**Instructions for the task**
Every record below must come back exactly as given.

**Source data**
*** Block opens ***

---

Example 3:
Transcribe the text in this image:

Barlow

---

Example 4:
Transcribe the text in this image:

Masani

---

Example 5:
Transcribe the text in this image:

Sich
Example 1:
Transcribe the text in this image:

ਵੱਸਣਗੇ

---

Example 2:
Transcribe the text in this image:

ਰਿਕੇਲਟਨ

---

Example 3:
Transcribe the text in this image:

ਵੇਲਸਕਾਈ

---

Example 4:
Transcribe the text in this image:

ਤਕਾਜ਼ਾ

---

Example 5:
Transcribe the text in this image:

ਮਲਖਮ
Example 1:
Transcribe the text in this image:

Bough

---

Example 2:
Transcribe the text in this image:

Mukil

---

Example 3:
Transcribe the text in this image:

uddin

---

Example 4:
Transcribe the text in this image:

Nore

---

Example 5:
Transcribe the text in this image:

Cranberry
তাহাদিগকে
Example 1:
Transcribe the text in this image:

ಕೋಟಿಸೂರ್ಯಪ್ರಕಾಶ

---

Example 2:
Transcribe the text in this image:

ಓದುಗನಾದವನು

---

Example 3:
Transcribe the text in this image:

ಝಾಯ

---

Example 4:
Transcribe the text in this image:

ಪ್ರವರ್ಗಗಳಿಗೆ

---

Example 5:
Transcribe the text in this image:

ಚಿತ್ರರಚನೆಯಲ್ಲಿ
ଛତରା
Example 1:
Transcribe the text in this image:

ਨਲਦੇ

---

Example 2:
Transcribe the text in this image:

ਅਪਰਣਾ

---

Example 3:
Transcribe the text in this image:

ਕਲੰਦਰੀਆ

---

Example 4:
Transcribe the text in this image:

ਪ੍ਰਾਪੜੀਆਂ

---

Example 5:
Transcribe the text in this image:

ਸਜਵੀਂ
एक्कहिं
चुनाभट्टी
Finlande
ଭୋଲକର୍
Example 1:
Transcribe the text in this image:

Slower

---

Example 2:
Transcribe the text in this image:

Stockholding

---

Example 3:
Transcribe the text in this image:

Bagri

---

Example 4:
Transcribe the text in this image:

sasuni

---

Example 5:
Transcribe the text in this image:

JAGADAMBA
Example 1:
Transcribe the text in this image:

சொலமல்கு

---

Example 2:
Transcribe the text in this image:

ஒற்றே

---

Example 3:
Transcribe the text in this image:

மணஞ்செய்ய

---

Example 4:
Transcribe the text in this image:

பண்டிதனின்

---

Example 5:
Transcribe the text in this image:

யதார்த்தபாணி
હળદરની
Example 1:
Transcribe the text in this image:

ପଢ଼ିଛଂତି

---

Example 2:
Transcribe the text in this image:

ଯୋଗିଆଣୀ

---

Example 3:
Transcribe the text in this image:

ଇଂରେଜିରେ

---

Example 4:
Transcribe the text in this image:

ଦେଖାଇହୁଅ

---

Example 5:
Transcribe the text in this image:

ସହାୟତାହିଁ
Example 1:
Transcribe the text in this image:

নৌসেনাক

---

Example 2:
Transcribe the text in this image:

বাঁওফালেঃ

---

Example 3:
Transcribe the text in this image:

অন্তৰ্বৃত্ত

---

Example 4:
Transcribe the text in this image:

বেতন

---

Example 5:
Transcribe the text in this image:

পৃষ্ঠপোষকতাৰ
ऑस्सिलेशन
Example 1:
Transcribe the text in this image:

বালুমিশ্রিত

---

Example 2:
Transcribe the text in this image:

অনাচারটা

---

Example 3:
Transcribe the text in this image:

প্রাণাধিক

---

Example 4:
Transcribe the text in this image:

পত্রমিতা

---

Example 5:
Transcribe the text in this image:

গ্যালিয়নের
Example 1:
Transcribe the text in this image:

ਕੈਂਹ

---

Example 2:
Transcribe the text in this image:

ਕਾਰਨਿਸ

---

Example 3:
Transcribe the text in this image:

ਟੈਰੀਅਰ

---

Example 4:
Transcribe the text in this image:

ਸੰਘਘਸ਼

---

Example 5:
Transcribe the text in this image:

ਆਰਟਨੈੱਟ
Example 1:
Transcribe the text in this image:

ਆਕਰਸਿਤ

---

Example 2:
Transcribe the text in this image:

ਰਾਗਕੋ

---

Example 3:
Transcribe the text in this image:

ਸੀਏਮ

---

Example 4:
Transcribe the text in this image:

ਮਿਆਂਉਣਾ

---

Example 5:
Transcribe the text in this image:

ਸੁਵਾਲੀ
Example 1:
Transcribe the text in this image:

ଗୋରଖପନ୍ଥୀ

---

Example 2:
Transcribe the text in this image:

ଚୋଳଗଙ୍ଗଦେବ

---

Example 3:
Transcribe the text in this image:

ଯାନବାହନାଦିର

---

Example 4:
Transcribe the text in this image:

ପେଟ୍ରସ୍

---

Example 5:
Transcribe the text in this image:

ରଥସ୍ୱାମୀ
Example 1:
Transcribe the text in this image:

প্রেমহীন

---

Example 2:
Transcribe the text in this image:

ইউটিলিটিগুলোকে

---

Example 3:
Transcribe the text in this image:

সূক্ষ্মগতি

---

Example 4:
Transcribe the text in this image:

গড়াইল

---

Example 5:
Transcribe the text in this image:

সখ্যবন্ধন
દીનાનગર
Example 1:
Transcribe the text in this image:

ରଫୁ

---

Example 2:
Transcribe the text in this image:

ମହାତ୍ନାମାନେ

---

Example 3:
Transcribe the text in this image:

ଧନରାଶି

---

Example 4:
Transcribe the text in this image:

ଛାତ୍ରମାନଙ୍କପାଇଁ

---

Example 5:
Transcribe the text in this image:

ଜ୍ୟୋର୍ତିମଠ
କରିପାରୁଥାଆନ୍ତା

*** Block closes ***

**Response**
---

Example 3:
Transcribe the text in this image:

Barlow

---

Example 4:
Transcribe the text in this image:

Masani

---

Example 5:
Transcribe the text in this image:

Sich
Example 1:
Transcribe the text in this image:

ਵੱਸਣਗੇ

---

Example 2:
Transcribe the text in this image:

ਰਿਕੇਲਟਨ

---

Example 3:
Transcribe the text in this image:

ਵੇਲਸਕਾਈ

---

Example 4:
Transcribe the text in this image:

ਤਕਾਜ਼ਾ

---

Example 5:
Transcribe the text in this image:

ਮਲਖਮ
Example 1:
Transcribe the text in this image:

Bough

---

Example 2:
Transcribe the text in this image:

Mukil

---

Example 3:
Transcribe the text in this image:

uddin

---

Example 4:
Transcribe the text in this image:

Nore

---

Example 5:
Transcribe the text in this image:

Cranberry
তাহাদিগকে
Example 1:
Transcribe the text in this image:

ಕೋಟಿಸೂರ್ಯಪ್ರಕಾಶ

---

Example 2:
Transcribe the text in this image:

ಓದುಗನಾದವನು

---

Example 3:
Transcribe the text in this image:

ಝಾಯ

---

Example 4:
Transcribe the text in this image:

ಪ್ರವರ್ಗಗಳಿಗೆ

---

Example 5:
Transcribe the text in this image:

ಚಿತ್ರರಚನೆಯಲ್ಲಿ
ଛତରା
Example 1:
Transcribe the text in this image:

ਨਲਦੇ

---

Example 2:
Transcribe the text in this image:

ਅਪਰਣਾ

---

Example 3:
Transcribe the text in this image:

ਕਲੰਦਰੀਆ

---

Example 4:
Transcribe the text in this image:

ਪ੍ਰਾਪੜੀਆਂ

---

Example 5:
Transcribe the text in this image:

ਸਜਵੀਂ
एक्कहिं
चुनाभट्टी
Finlande
ଭୋଲକର୍
Example 1:
Transcribe the text in this image:

Slower

---

Example 2:
Transcribe the text in this image:

Stockholding

---

Example 3:
Transcribe the text in this image:

Bagri

---

Example 4:
Transcribe the text in this image:

sasuni

---

Example 5:
Transcribe the text in this image:

JAGADAMBA
Example 1:
Transcribe the text in this image:

சொலமல்கு

---

Example 2:
Transcribe the text in this image:

ஒற்றே

---

Example 3:
Transcribe the text in this image:

மணஞ்செய்ய

---

Example 4:
Transcribe the text in this image:

பண்டிதனின்

---

Example 5:
Transcribe the text in this image:

யதார்த்தபாணி
હળદરની
Example 1:
Transcribe the text in this image:

ପଢ଼ିଛଂତି

---

Example 2:
Transcribe the text in this image:

ଯୋଗିଆଣୀ

---

Example 3:
Transcribe the text in this image:

ଇଂରେଜିରେ

---

Example 4:
Transcribe the text in this image:

ଦେଖାଇହୁଅ

---

Example 5:
Transcribe the text in this image:

ସହାୟତାହିଁ
Example 1:
Transcribe the text in this image:

নৌসেনাক

---

Example 2:
Transcribe the text in this image:

বাঁওফালেঃ

---

Example 3:
Transcribe the text in this image:

অন্তৰ্বৃত্ত

---

Example 4:
Transcribe the text in this image:

বেতন

---

Example 5:
Transcribe the text in this image:

পৃষ্ঠপোষকতাৰ
ऑस्सिलेशन
Example 1:
Transcribe the text in this image:

বালুমিশ্রিত

---

Example 2:
Transcribe the text in this image:

অনাচারটা

---

Example 3:
Transcribe the text in this image:

প্রাণাধিক

---

Example 4:
Transcribe the text in this image:

পত্রমিতা

---

Example 5:
Transcribe the text in this image:

গ্যালিয়নের
Example 1:
Transcribe the text in this image:

ਕੈਂਹ

---

Example 2:
Transcribe the text in this image:

ਕਾਰਨਿਸ

---

Example 3:
Transcribe the text in this image:

ਟੈਰੀਅਰ

---

Example 4:
Transcribe the text in this image:

ਸੰਘਘਸ਼

---

Example 5:
Transcribe the text in this image:

ਆਰਟਨੈੱਟ
Example 1:
Transcribe the text in this image:

ਆਕਰਸਿਤ

---

Example 2:
Transcribe the text in this image:

ਰਾਗਕੋ

---

Example 3:
Transcribe the text in this image:

ਸੀਏਮ

---

Example 4:
Transcribe the text in this image:

ਮਿਆਂਉਣਾ

---

Example 5:
Transcribe the text in this image:

ਸੁਵਾਲੀ
Example 1:
Transcribe the text in this image:

ଗୋରଖପନ୍ଥୀ

---

Example 2:
Transcribe the text in this image:

ଚୋଳଗଙ୍ଗଦେବ

---

Example 3:
Transcribe the text in this image:

ଯାନବାହନାଦିର

---

Example 4:
Transcribe the text in this image:

ପେଟ୍ରସ୍

---

Example 5:
Transcribe the text in this image:

ରଥସ୍ୱାମୀ
Example 1:
Transcribe the text in this image:

প্রেমহীন

---

Example 2:
Transcribe the text in this image:

ইউটিলিটিগুলোকে

---

Example 3:
Transcribe the text in this image:

সূক্ষ্মগতি

---

Example 4:
Transcribe the text in this image:

গড়াইল

---

Example 5:
Transcribe the text in this image:

সখ্যবন্ধন
દીનાનગર
Example 1:
Transcribe the text in this image:

ରଫୁ

---

Example 2:
Transcribe the text in this image:

ମହାତ୍ନାମାନେ

---

Example 3:
Transcribe the text in this image:

ଧନରାଶି

---

Example 4:
Transcribe the text in this image:

ଛାତ୍ରମାନଙ୍କପାଇଁ

---

Example 5:
Transcribe the text in this image:

ଜ୍ୟୋର୍ତିମଠ
କରିପାରୁଥାଆନ୍ତା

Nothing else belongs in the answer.